Es cierto que hay empresarios con gran capacidad y fortunas enormes a las que se podría haber pedido una mayor implicación en la defensa de la galleguidad de la compañía que, a principios del siglo pasado, encarnó las esperanzas de progreso para un pueblo que entonces emigraba a borbotones, y que después siguió haciéndolo. No quisieron o no pudieron. La desnaturalización de la vieja Fenosa comenzó en realidad hace un cuarto de siglo con la fusión de la eléctrica gallega y Unión Madrileña.
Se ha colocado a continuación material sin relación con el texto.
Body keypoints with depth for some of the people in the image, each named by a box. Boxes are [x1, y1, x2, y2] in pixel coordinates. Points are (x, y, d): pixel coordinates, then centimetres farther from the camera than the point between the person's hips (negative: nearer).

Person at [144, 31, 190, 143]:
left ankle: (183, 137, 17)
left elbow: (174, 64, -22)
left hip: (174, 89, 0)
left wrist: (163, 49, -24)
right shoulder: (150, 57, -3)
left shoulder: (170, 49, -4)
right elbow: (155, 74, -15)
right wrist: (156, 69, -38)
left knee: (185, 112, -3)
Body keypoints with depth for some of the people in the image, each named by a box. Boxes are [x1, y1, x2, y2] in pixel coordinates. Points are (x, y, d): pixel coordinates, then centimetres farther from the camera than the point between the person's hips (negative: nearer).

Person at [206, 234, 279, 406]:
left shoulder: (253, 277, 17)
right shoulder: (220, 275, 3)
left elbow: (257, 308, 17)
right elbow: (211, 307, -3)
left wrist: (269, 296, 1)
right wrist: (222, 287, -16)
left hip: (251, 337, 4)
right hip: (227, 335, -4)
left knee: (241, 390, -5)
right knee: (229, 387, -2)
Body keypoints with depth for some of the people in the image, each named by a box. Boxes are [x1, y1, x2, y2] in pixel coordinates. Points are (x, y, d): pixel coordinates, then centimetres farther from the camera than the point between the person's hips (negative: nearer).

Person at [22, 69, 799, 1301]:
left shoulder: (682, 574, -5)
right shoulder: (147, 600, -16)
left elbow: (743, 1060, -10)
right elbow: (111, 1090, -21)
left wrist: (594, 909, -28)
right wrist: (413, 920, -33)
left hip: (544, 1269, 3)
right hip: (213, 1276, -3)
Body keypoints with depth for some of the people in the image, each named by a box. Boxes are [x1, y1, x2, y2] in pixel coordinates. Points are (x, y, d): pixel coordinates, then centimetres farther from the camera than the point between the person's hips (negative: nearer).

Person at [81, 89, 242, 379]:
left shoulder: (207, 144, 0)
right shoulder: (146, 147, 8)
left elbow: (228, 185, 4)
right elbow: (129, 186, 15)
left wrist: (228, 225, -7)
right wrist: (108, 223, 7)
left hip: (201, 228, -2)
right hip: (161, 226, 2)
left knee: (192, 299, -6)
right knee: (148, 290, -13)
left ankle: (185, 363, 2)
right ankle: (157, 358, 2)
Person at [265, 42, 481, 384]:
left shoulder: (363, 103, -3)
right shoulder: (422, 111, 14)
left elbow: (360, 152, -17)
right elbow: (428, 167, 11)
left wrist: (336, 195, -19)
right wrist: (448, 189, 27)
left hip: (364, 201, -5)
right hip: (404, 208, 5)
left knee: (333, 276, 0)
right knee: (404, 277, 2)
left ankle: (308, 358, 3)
Pero sería la entrada de Florentino Pérez la que acabó por convertir a los accionistas gallegos en una especie de suvenir sobre la mesa del consejo de administración.
Desengañémonos. Fenosa no es gallega. Y quizás ya ni sea Fenosa. Desde hace años pagaba sus impuestos en Madrid y pronto lo hará en Barcelona. Aunque los consejeros deberán las stock options que cobren a los ríos gallegos emparedados con embalses y pantanos, a los montes sembrados de aerogeneradores y a algunas centrales térmicas que nos ensucian el aire. La operación de Gas Natural con ACS nos devuelve a la realidad. Aquí hay recursos naturales, talento personal y algunos negocios punteros, pero nos falta lo principal. El país carece del músculo necesario para resistir las embestidas del dinero sin fronteras. Algo no va bien cuando nos sigue tocando poner los recursos y los efectos perniciosos de su explotación para que otros se repartan el botín.